At around the turn of this century NSW made a different decision. Enjoying faster population growth than Victoria, it under-invested in the things that were needed to make the state work, partly to pay for the stadiums that housed the Olympics. Its population growth slid below Victoria's and never recovered.
Victoria's treasurer could have given the bounty back in tax cuts. He could have allowed the surplus to soar. He could have spent it on monuments of little value as did NSW. Instead, he wants to use it to ensure the city and suburbs and regions work.
He'll spend a record $7 billion in the coming financial year, followed by as much, if not more, the next year, and up to $8 billion in 2020-21. Not all of it is on projects that are yet known. It includes what Mr Pallas calls "headroom". It's the amount his treasury officials believe is safe to spend on worthwhile projects when they are identified.
Heading the list is the Melbourne Metro, all the way through to completion in 2026. If a "future Commonwealth government" wants to help, Mr Pallas will accept its money, but he is sick of being messed around.
He says Melbourne is on track to overtake Sydney as Australia's biggest city from 2030. So he is spending big on suburban rail lines, regional lines and the Western Distributor, all "without a dollar from the Commonwealth government". He is going to spend $900 million upgrading and building schools, "the biggest single school investment in Victoria's history".
It's a commitment that can only be safely made by someone who thinks he'll have the money.
Income from stamp duties has shot up 23 per cent in the past year. He is raking in $1 billion more than he expected this time last year. Treasury is wisely expecting some pullback, a slide of 6.4 per cent in 2016-17, and then growth, eventually reaching a long-run average of about 6 per cent a year. There's not much science to its projection. Treasury staff freely concede they don't know when or if prices will pull back. The only reason for expecting growth to eventually revert to the long-term trend is because it's the long term trend.
If property prices turn down sharply and stay down, Mr Pallas might find he doesn't have the money he thinks he will have. But his decision to boost spending on the things that make the city more livable will enhance his odds. The extra spending should itself ensure that Australians keep flocking to Victoria and gain jobs, boosting revenue further.
He is certain it won't deprive him of his prized triple-A credit rating.
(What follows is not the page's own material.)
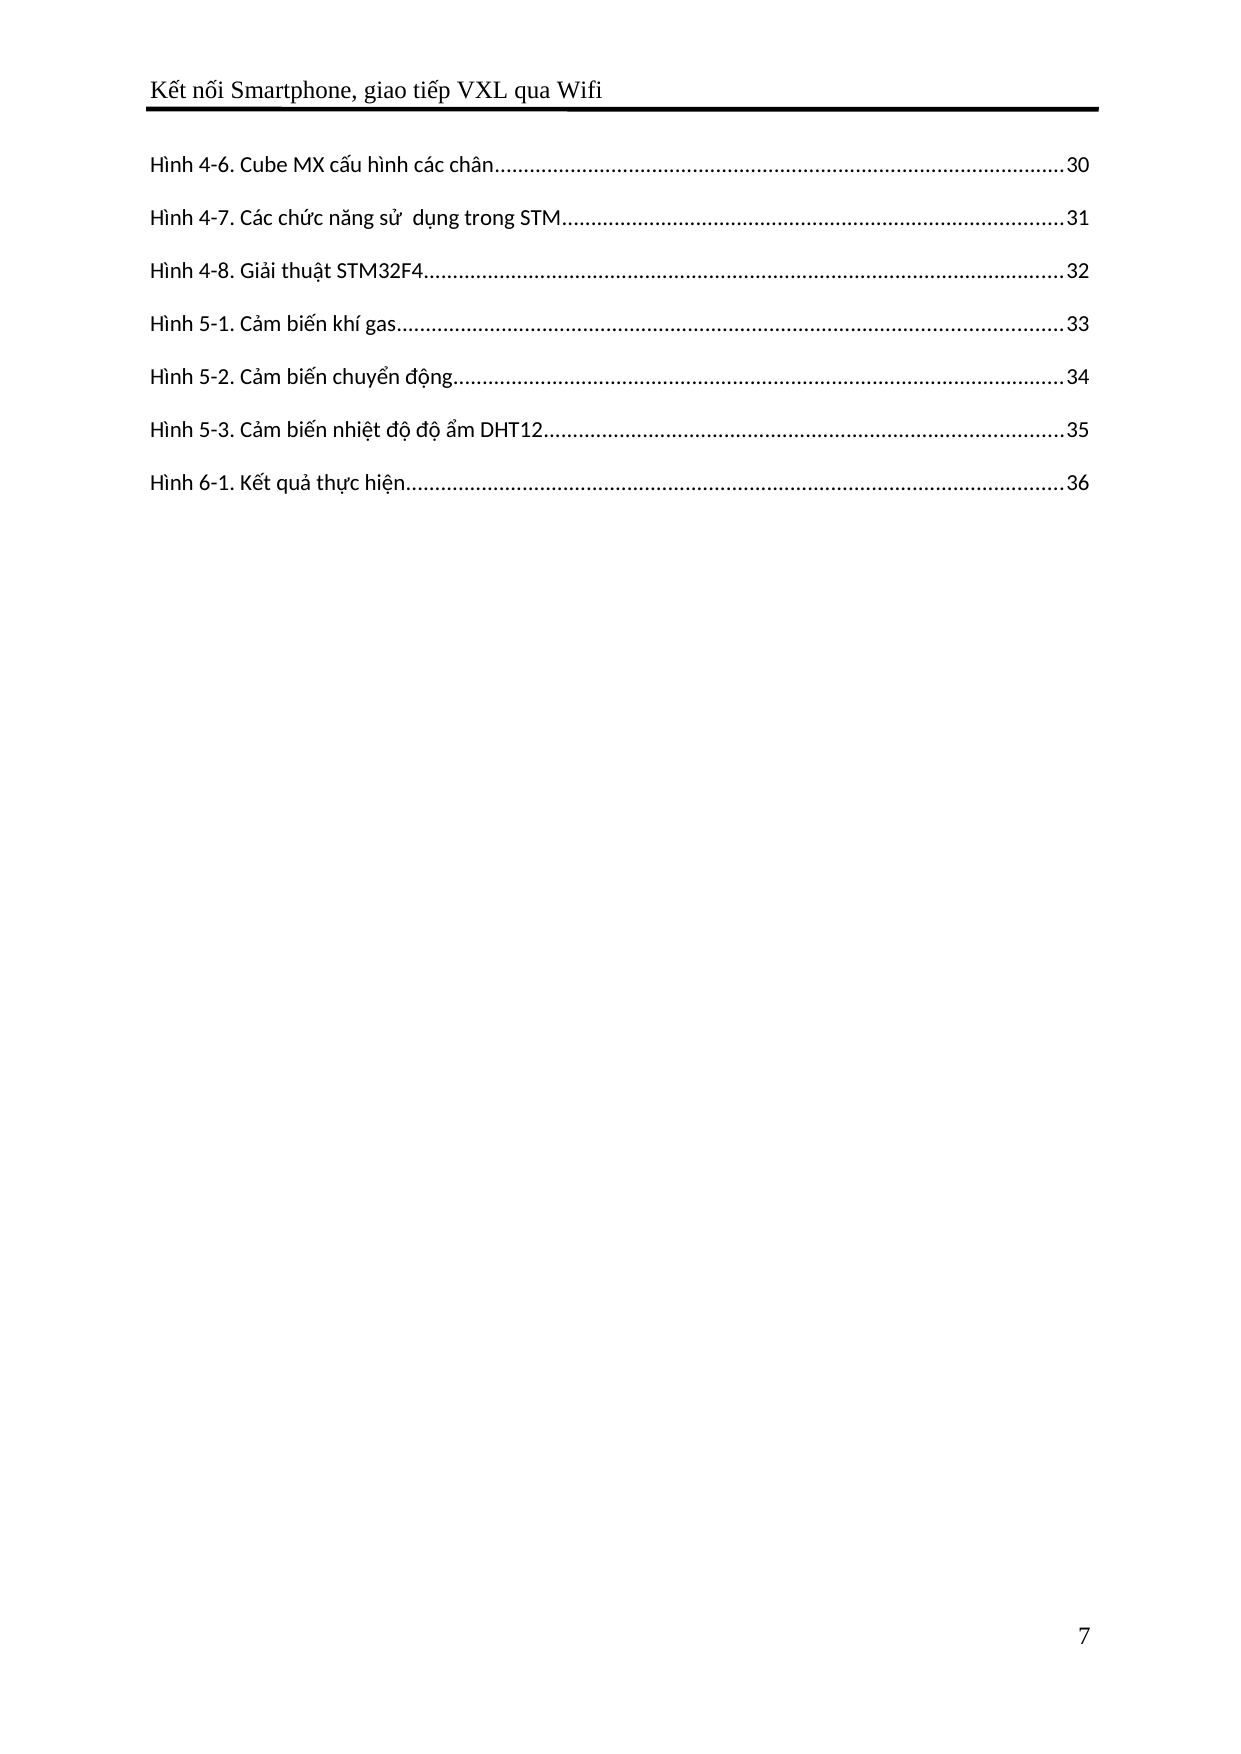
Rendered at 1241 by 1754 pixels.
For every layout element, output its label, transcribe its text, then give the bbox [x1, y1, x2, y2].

In fact he says the only chance he has of losing it is if the Commonwealth loses its top rating first, something that's entirely possible.
The ratings agencies have been told the investment is for projects that will set up Victoria for the future, ones that pass a strict cost-benefit test. Spending on the ordinary business of government is set to climb by less than revenue over each of the four years. To keep the agencies happy he is lifting an array of taxes and charges by far more than he is cutting payroll tax, by around $150 million more each year.